The British Association of Aesthetic Plastic Surgeons has lifted an October 2018 warning to its members that encouraged them to cease performing Brazilian butt lift surgery.
The association released a series of new safety guidelines for surgeons Saturday, October 8th, that are intended to make the popular procedure accessible again—albeit less deadly.
The association placed a moratorium on the procedure after the widely-publicized October 2018 death of 29-year-old Leah Cambridge, who hailed from England but perished after a BBL done in Turkey.
It now says new research places the procedure’s actual mortality rate as “similar to that for abdominoplasty.”
The abdominoplasty, or tummy tuck, has a mortality rate of 1 in 14,000, while gluteal fat grafting, or Brazilian butt lift surgery, has a mortality rate of 1 in 15,000.
It also notes that Brazilian butt lifts are “currently the procedure with the biggest growth rate in plastic surgery worldwide, with an increase of around 20% year-on-year.”
Though statistically inaccurate, considerable revenue to date has either been being spent out of country, or paid to surgeons not bound by the association’s policies.
Following the ban on gluteal fat grafting in the UK, patients sought out the procedure elsewhere—usually in Turkey—sometimes exposing themselves to more dangers than the procedure already carries when done properly.
“An increasing number of UK based patients are continuing to seek this procedure by surgeons not on the GMC Specialist Register or by venturing abroad.”BAAPS President Marc Pacifico, October 8, 2022
This trend in BBL tourism is likewise seen in the States.
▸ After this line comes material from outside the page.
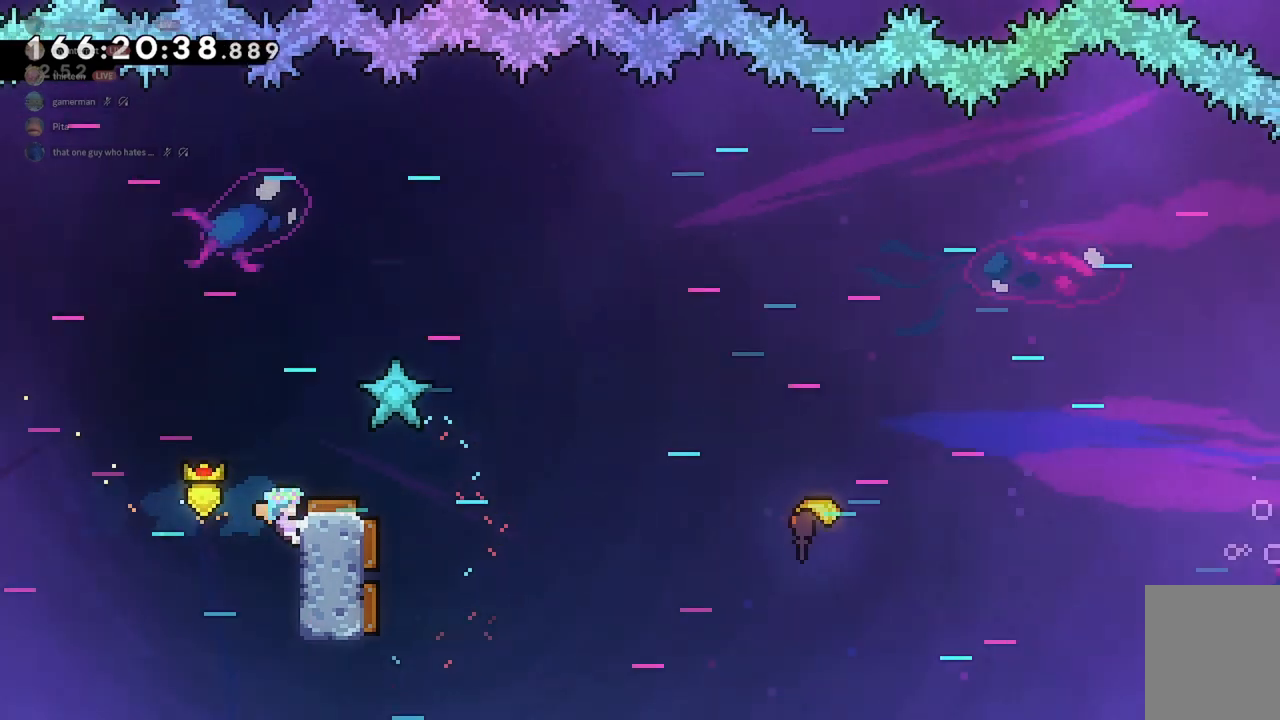
{"keys": ["d", "dash"], "events": [[100, "w", "down"], [300, "d", "down"], [333, "w", "up"], [400, "grab", "up"], [467, "dash", "down"]]}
Patients travel to Florida for discount work that, too often, turns deadly.
The UK’s new safety guidelines come three months after Florida’s Medical Board mandated very similar rules, including the use of ultrasound and limiting surgeons to doing no more than three BBLs per day.
Florida holds 7% of the US population but accounts for 28% of its BBL deaths, thus the Board’s focus.
On the grounds that using ultrasound didn’t make for a safer procedure, a handful of plastic surgeons appealed the board’s emergency order in court.
That appeal was denied, and America’s largest plastic surgery societies subsequently urged national adoption of the new rules in August.
“Abdominoplasty and BBL appear to have similar safety based on mortality…. BBL mortality rates from more recent surveys on BBL safety demonstrate a mortality of one in 15,000.”Del Vecchio DA, Wall SJ Jr, Mendieta CG, Aslani AA, Hoyos AE, Mallucci PL, Whitaker IS. Safety Comparison of Abdominoplasty and Brazilian Butt Lift: What the Literature Tells Us. Plast Reconstr Surg. 2021 Dec 1;148(6):1270-1277. doi: 10.1097/PRS.0000000000008599. PMID: 34847113.
The British association says gluteal fat grafting can be safely performed given two key conditions:
That fat is injected only in the subcutaneous plane of the buttocks, and that ultrasound guidance be used while fat is being so placed.
“The evidence shows that the only deaths from the procedure have been when fat has been injected into the deeper muscle layer [of the buttocks],” the association said in a release.
“So, it’s no to BBL but yes to Superficial Gluteal Lipofilling where the fascia is not compromised,” BAAPS President Marc Pacifico said. “To ensure this we are recommending that Surgeons should only perform this with real time ultrasound guidance as the only way to ensure the procedure is performed superficially and safely.”
Drawing on research that suggests surgeon fatigue may also be a factor in patient BBL deaths, the association also recommends that BBL surgery cases are limited to 3 per surgeon per day.
The association says women interested in the procedure should be consulted by their plastic surgeon well prior to the day of their surgery, be given a “cooling off” period of at least two weeks, and have a second consultation before surgery.
These preventative and safety measures are typically not done at high-volume Brazilian butt lift clinics in the U.S. and in other plastic surgery tourism countries.
In a 60-page safety briefing, dated September 30, the association lists the following possible “major and serious complications” of gluteal fat grafting, and it urges member surgeons to discuss them with all potential patients.
- Fat embolism
- Blood loss that may require transfusion
- Thrombosis DVT and PE
- Sepsis, septic shock and necrotising fasciitis
- Injury to the sciatic nerve
- Complications due to patients positioning and turning such as:
- Peripheral nervous system injury due to stretch or pressure
- Joint dislocations
- Ophthalmic complications due to direct pressure, corneal injuries, ischaemic optic neuropathy and blindness
Mild infections, delayed wound healing, seem, hematoma, visible scarring, skin laxity, contour irregularities, numbness, skin necrosis, hyperpigmentation, ulcers and sores, fat loss, fat necrosis, oil cysts, and skin blow-out are listed as potential “minor complications” of the procedure.